Proprio qui tra le coltivazioni di canapa e antichi grani abbiamo avuto il piacere di conoscere anche i titolari dell’azienda agricola La Catosa, nata grazie a un finanziamento "PSR 2007-20013, Insediamento giovani agricoltori". L'azienda – ci spiegano - si inserisce all'interno di una tradizione familiare e territoriale già radicata, specializzandosi principalmente nella produzione del miele e di alcuni prodotti agroalimentari locali. 

Incontriamo anche i titolari dell’Azienda agricola D'Apolito di Sant’Angelo dei Lombardi, che nasce a fine anni ’80, nel solco di una tradizione portata avanti da generazioni, con un allevamento di ovini di razza laticauda e latte trasformato secondo il classico processo produttivo del pecorino Carmasciano: “sacco” in rame e fuscelle di vimini. Oggi l’Azienda, a “metro zero” gestita da Giuseppe Moscillo è quasi completamente autosufficiente: produce tutto il foraggio e i cerali necessari per il sostentamento dei suoi ovini e trasforma solo il proprio latte nel suo prodotto più famoso: il Pecorino Carmasciano che abbiamo potuto assaggiare.

A Sant’Angelo dei Lombardi siamo passati presso l’Azienda Agricola Fischetti che nasce nelle verdi colline dell'Alta Irpinia da una lontana ed antica tradizione di famiglia, tramandata fino ai giorni nostri con grande esperienza e maestria. L'azienda, ad indirizzo prevalentemente zootecnico e a conduzione familiare, si propone di conferire alle proprie produzioni una elevata qualità e tutti i sapori di un tempo. Grazie alla sua ubicazione, in un contesto naturalistico ancora incontaminato, ha potuto gestire un allevamento di vacche da latte e bovini da carne di ottima qualità. I capi sono scelti accuratamente dal titolare con incroci tra razze brune alpine, frisone e pezzate rosse. Il latte, trasformato nel laboratorio aziendale, è controllato dalla mungitura allo stoccaggio in vasche refrigerate. Accoglienti e disponibili ci hanno raccontato di tutti gli altri prodotti dell’azienda: olio, frutta in guscio, vino, ortaggi e altro ancora.
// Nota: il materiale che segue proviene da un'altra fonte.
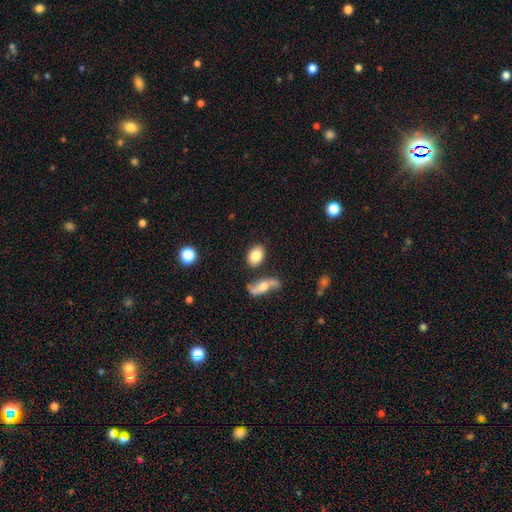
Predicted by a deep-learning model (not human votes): Overall: smooth (81%). How rounded: in between (78%). Merging: none (77%).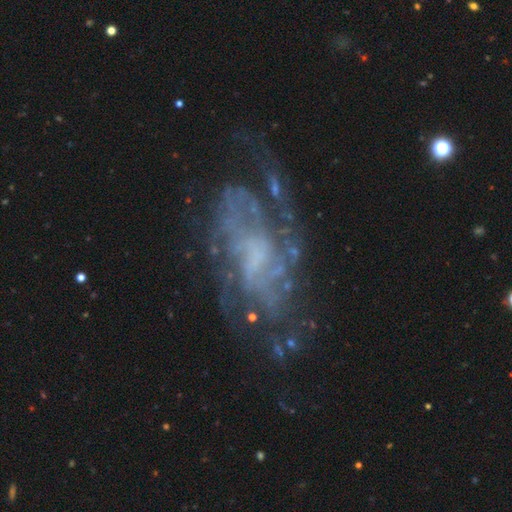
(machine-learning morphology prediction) Smooth or featured? featured or disk (84%)
Edge-on disk? no (95%)
Bar? no (46%)
Spiral arms? yes (90%)
Spiral winding? medium (42%)
Spiral arm count? can't tell (39%)
Bulge size? none (46%)
Merging? none (62%)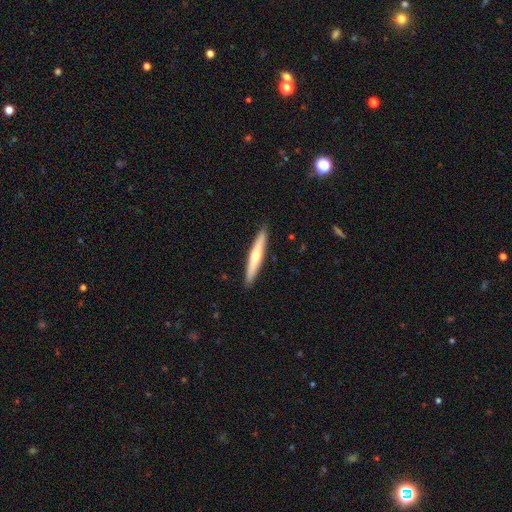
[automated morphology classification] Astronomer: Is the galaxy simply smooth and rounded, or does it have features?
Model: featured or disk — 48% (runner-up: smooth, 47%).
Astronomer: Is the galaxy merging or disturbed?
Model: none — 91%.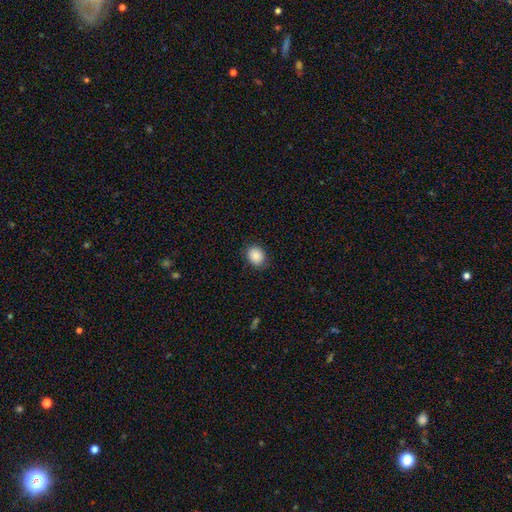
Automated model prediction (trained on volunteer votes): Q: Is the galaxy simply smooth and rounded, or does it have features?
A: smooth — 87%.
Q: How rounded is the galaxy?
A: round — 59%.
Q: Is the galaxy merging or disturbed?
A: none — 84%.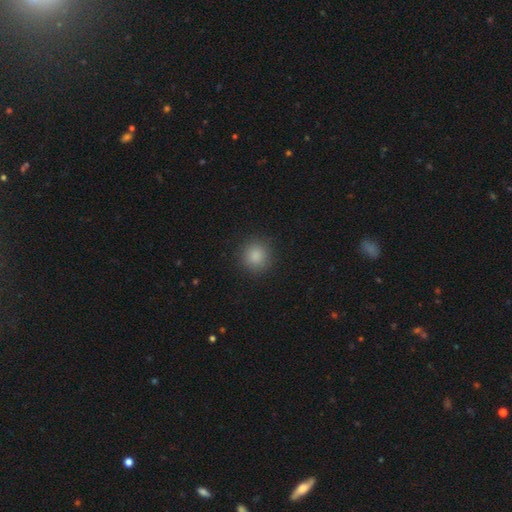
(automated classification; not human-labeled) Overall: smooth (86%). How rounded: round (91%). Merging: none (90%).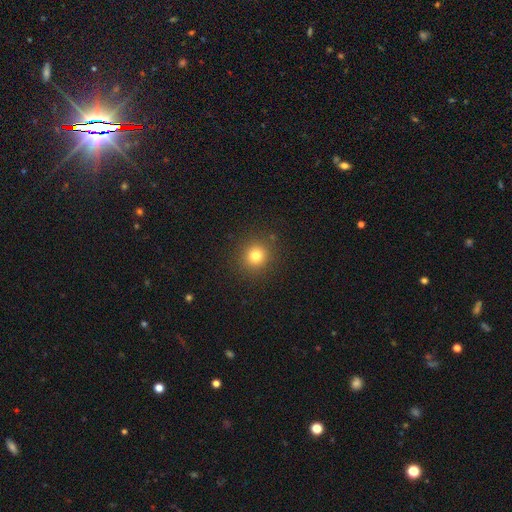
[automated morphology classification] smooth 79%, star or artifact 15%, featured or disk 7%. Down the decision tree: how rounded — round (91%); merging — none (90%).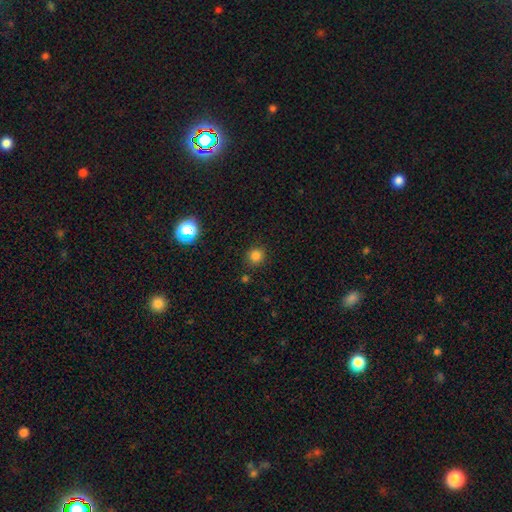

Ci siamo poi spostati a Bisaccia sull’altopiano del Formicoso per visitare l’Azienda agricola Serroni che si estende su una superficie di 60 ettari. L’azienda produce foraggi e cereali seguendo le tecniche dell’agricoltura convenzionale e dispone di un allevamento con bovini, ovini ed animali di bassa corte. Una delle attività principali è la lavorazione del latte e la produzione dei tipici formaggi irpini. All’interno dell’area aziendale è presente una sorgente da cui sgorga un’acqua dalle proprietà ipotensive. Serroni è anche una Fattoria Didattica che offre la possibilità di svolgere attività con animali e a contatto con la natura. 

L’Irpinia è terra dalle mille risorse dove genuinità, tradizione, innovazione e voglia di fare rappresentano valori condivisi. Carmine Camarca lo sa bene: un’azienda, la sua, con sede a Bisaccia nata dal sacrificio ma anche dalla passione che la famiglia gli ha trasmesso. Il suo sogno di unire tradizione e innovazione si è avverato: l’azienda agricola Camarca è un fiore all’occhiello. Immersa nella natura produce latte per i caseifici irpini. Latte d’eccellenza grazie alla stabulazione libera delle sue mucche, alla pulizia delle stalle, e al foraggio made in Irpinia.

Infine, abbiano chiuso a Calitri il punto di convergenza di tre regioni: Campania, Basilicata e Puglia per visitare il CaseificioD&D della famiglia Di Cecca . Filiera corta e stagionatura sono i segreti dei caciocavalli e degli altri formaggi che produce. L’azienda risale agli anni ’90, la produzione di formaggio è affidata ai segreti del passato con una lenta e naturale stagionatura in grotte millenarie che abbiamo potuto visitare, così come la splendida Caciocavalleria. Il tempo ha trasformato tante cose, così il vecchio stabilimento è diventato il #Fienile, un accurato recupero architettonico della preesistenza di un vecchio edificio riqualificato e convertito, impiegando materiali che hanno due principali caratteristiche: riciclabilità e maturazione. Insomma una avveniristica struttura in bioedilizia dove si fa solo affinamento e che nasce nel 2020 dall’intuizione di Enza e Luigi Di Cecca. Insomma Luigi Di Cecca ci mostra con orgoglio le meraviglie in quella che definisce una Cheese Academy d’Irpinia. Uno spazio per i visitatori, i compratori ma anche per le scuole, per gli appassionati del cibo e della natura".